Using Gremlin in Gaffer

It is possible to use Gremlin as an alternative querying language in Gaffer. To make Gremlin available however, there are some additional steps that need to be taken to ensure it is setup correctly.

Overview

Gremlin serves as a query layer for a graph that implements the Tinkerpop graph structure. As of v2.3.0 Gremlin is in the Gaffer REST API which provides a Websocket based traversal source similar to using a normal Gremlin server. This is the recommended approach and the easiest way to start using Gremlin on Gaffer.

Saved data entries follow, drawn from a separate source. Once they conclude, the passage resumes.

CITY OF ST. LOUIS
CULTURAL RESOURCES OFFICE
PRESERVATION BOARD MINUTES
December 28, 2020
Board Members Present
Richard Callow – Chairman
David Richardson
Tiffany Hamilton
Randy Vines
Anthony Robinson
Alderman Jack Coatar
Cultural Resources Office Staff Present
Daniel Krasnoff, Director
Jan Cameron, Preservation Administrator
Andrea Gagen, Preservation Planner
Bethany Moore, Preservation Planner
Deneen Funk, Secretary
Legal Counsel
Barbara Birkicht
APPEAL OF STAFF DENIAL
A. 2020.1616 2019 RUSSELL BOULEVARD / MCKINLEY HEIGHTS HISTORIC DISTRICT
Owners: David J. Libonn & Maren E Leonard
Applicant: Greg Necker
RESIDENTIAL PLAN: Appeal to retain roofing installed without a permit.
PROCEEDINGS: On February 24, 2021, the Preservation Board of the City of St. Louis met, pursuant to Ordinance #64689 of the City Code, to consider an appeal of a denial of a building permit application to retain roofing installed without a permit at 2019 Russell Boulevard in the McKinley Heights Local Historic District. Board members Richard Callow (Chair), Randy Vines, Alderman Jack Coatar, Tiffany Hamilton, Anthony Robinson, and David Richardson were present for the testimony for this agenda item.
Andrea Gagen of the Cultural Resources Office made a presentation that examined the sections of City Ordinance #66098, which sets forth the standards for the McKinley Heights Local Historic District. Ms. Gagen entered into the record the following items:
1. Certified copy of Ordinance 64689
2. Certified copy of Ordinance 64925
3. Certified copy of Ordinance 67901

If you wish to connect via the Java API, you can utilise the underlying 'GafferPop' library that can be utilised to enable Gremlin queries. This library can be included via maven in any project using the following dependency definition:

<dependency>
    <groupId>uk.gov.gchq.gaffer</groupId>
    <artifactId>tinkerpop</artifactId>
    <version>${gaffer.version}</version>
</dependency>

Both methods (REST API and Java API) utilise the same library that allows Tinkerpop to talk to a Gaffer graph. To actually spawn a Gremlin query a reference to a GraphTraversalSource is required, the following sections outline how to obtain this reference using the REST API.

Connecting Gremlin

As mentioned previously the recommended way to use Gremlin queries is via the Websocket in the Gaffer REST API. To do this you will need to provide a config file that sets up the Gaffer Tinkerpop library (a.k.a 'GafferPop'). The file can either be added to /gaffer/gafferpop.properties in the container, or at a custom path by setting the gaffer.gafferpop.properties key in the store.properties file. This file can be blank but it is still recommended to setup some default values.

Tip

Please see the section below on how to configure the GafferPop properties file.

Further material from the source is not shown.